◆ **Parts of the exercise**:
1. Reproduce the wetland study text between "The study was" and "average temperature 10.8 °C.", inclusive.
2. Answer these questions from the wetland study text:
(a) At which university and department was the study performed?
(b) Which three soil enzyme activities does the experiment assess?
(c) What material was chosen as the filtration media for the modules?

---------- Study text ----------

In the present experiment, using the same media, four different and common plant species of Typha latifolia L., Typha angustifolia L. (Typhaceae), Juncus gerardii Loisel. subsp. gerardii (Juncaceae), and Carex divisa HUDSON (Cyperaceae) were tested as plant vegetation in designing constructed microcosm wetland modules combined with microbial fuel cell devices (CW-MFC), and effect of these different vegetation on pollutant treatment process and bioelectric production in the CW-MFC were studied in terms of the eco-technological perspective.

As mentioned above, the objectives of the present experiment are the following: (1) to test the feasibility and efficacy of microcosm scale CW-MFC modules with vegetation to remediate wastewater and produce bioelectric simultaneously; (2) to investigate the effect of vegetation type and different plant species on treatment performance and bioelectric production. In this case, a well-designed CW-MFC may combine with the best vegetation structure in order to obtain higher wastewater treatment performance and generate higher bioelectric production; (3) to examine and compare wastewater removal and bioelectric production in vegetated and unplanted wetland modules. (4) To assess the effect of vegetation on some important soil enzyme activities (dehydrogenase, urease, and phosphatase) while remediating wastewater process and generating bioelectric.

Material and methods

Microcosm module design

The study was performed in Anadolu University, Department of Biology, Eskişehir, Turkey. The climate of the research site is semi-arid Mediterranean that is characterized by mean annual precipitation of 373.8 mm, average temperature 10.8 °C.

Ten parallel constructed microcosm wetland (CW-MFC) modules (identified as M₁, M₂, M₃, M₄, and M₅) were fabricated and designed using polyester chambers with 45 cm length, 45 cm width, 40 cm depth, and 0.2 m² total surface area for each module. The CW-MFC modules were placed outside and divided into five groups (with two replicate) employing either T. latifolia (M₁), T. angustifolia (M₂), J. gerardii (M₃), C. divisa (M₄), or unplanted control (M₅) according to the presence of main vegetation in their matrix. Selected macrophytes were collected from natural wetlands in Eskişehir, and the rhizomes were immediately transplanted in the related modules at a plant density of about 10 rhizomes/m². In the present experiment, coarse sand was selected as the filtration media for the modules, and 5 cm of gravel (Ø 50–80 mm) was placed on the filtration media and effluent section of modules. Moreover, each CW-MFC module had a 5-cm deep inlet section of 5–8 mm gravel at its base.

---------- Information provided ----------

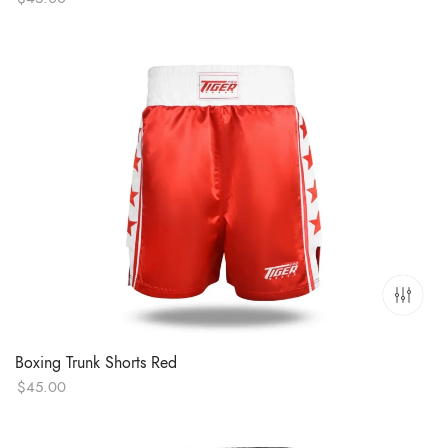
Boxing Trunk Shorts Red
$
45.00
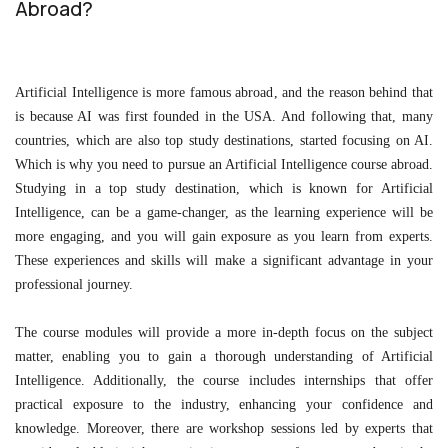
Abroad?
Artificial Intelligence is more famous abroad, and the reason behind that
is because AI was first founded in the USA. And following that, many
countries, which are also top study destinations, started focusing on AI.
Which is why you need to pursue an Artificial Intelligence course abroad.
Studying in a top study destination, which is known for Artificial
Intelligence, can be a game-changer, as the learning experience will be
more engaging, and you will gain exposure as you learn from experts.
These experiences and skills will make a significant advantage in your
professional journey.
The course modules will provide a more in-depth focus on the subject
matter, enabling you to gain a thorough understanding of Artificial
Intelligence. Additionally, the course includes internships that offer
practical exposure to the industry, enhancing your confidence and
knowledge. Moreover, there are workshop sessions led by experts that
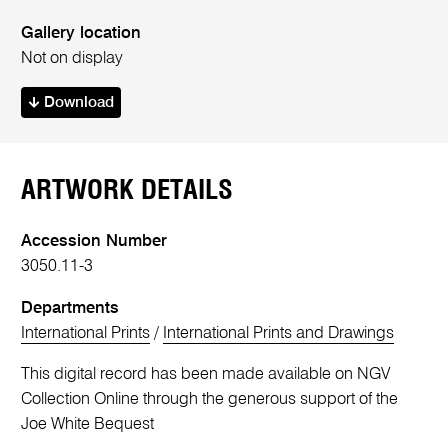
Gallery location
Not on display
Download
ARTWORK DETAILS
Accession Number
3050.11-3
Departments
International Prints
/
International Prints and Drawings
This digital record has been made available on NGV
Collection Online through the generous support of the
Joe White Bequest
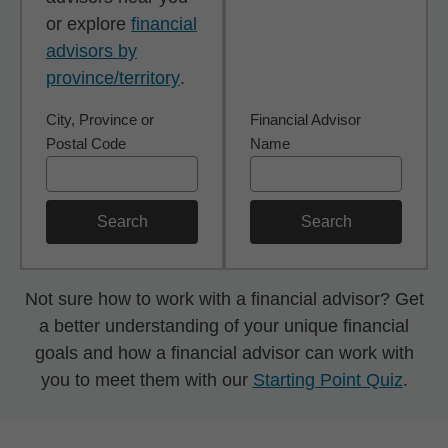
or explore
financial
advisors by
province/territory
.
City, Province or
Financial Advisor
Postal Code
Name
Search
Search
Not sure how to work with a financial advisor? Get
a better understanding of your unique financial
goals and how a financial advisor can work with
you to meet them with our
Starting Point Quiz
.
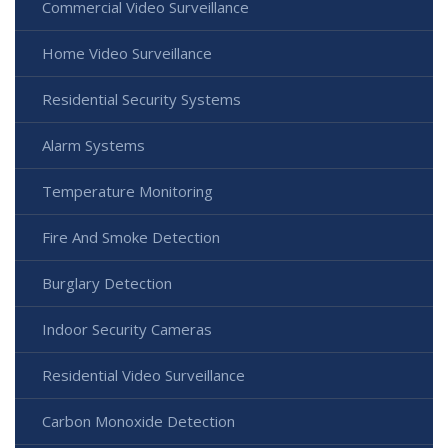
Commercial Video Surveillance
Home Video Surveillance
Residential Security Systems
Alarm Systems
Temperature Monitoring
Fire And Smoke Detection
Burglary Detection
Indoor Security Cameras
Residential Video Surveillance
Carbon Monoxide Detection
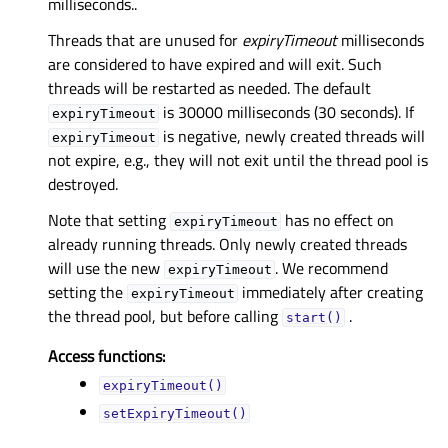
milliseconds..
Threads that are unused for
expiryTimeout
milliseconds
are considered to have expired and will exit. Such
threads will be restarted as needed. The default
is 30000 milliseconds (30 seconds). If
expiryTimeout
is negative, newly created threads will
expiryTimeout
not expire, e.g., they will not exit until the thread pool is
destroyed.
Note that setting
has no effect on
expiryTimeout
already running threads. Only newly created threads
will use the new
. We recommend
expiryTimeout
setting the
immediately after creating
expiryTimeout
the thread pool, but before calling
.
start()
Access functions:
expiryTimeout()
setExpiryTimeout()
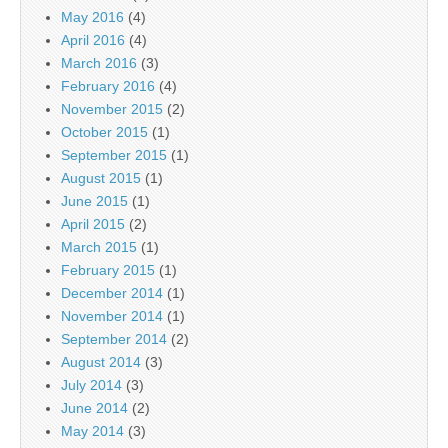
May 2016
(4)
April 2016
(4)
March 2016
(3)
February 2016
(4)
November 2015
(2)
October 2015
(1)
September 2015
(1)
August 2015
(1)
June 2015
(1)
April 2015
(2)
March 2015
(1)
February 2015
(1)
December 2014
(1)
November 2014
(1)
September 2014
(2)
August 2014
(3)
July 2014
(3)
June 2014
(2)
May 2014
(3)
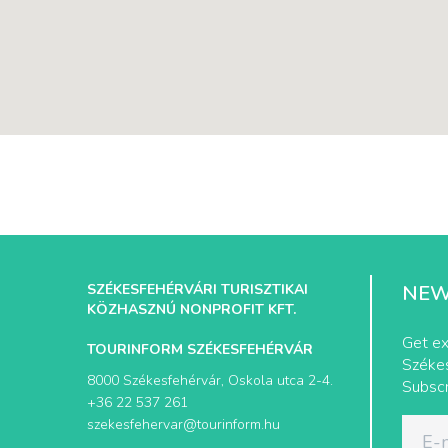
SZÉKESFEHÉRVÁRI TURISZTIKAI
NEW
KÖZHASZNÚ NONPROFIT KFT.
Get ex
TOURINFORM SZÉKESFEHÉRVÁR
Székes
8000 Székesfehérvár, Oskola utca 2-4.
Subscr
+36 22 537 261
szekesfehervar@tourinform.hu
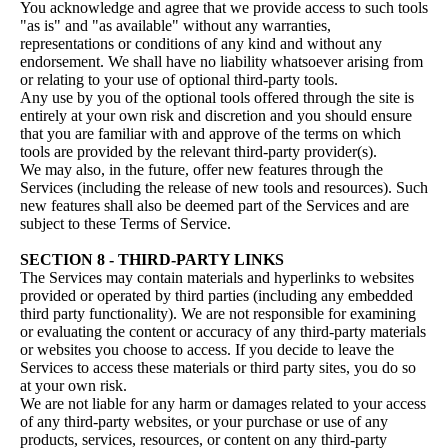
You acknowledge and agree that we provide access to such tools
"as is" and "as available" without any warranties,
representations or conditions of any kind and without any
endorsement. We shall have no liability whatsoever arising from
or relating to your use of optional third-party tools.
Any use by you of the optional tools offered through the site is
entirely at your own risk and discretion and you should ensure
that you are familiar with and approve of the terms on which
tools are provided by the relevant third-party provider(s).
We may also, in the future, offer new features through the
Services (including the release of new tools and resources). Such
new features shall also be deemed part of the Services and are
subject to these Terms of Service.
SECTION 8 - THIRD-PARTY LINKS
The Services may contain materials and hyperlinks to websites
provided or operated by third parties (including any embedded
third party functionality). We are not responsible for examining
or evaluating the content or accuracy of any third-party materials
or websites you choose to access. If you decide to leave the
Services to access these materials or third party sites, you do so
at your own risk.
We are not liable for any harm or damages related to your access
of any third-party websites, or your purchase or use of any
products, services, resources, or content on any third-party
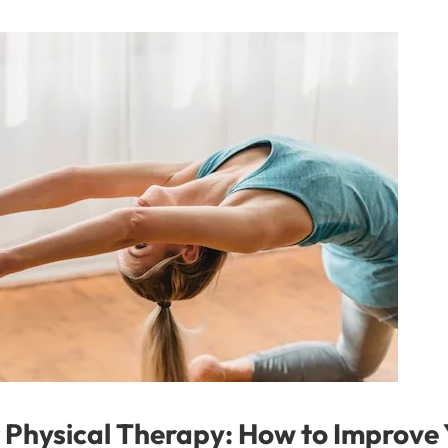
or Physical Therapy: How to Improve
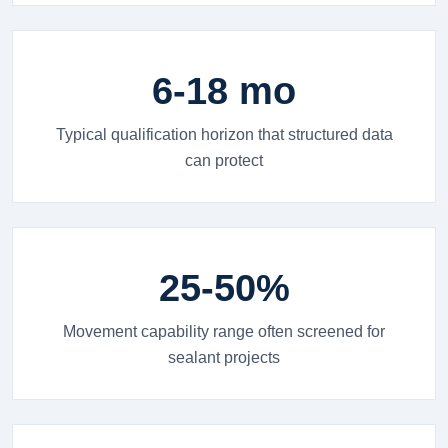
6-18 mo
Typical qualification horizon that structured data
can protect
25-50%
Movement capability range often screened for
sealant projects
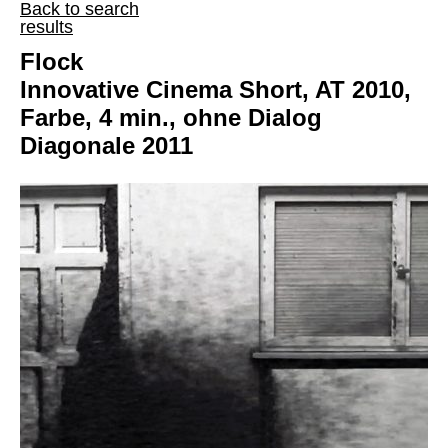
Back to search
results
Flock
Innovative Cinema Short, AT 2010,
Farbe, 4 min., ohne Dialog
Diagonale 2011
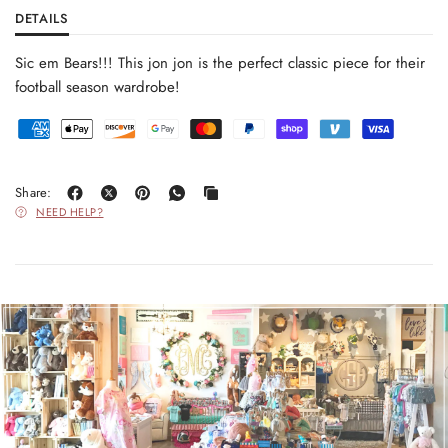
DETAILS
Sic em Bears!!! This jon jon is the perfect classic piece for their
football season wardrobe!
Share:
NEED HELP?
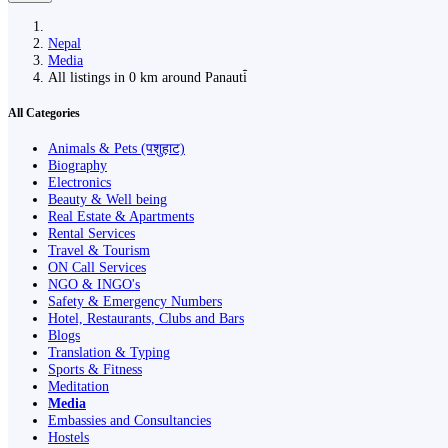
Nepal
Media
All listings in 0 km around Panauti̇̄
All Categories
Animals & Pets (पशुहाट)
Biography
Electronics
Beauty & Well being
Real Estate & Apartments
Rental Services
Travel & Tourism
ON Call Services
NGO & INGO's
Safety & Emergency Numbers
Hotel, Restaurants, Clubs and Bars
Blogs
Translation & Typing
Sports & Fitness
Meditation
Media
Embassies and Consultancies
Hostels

----------

◆ **Outputs by task**:
1.
The study was performed in Anadolu University, Department of Biology, Eskişehir, Turkey. The climate of the research site is semi-arid Mediterranean that is characterized by mean annual precipitation of 373.8 mm, average temperature 10.8 °C.

2.
(a) Anadolu University, Department of Biology, in Eskişehir, Turkey.
(b) Dehydrogenase, urease, and phosphatase.
(c) Coarse sand.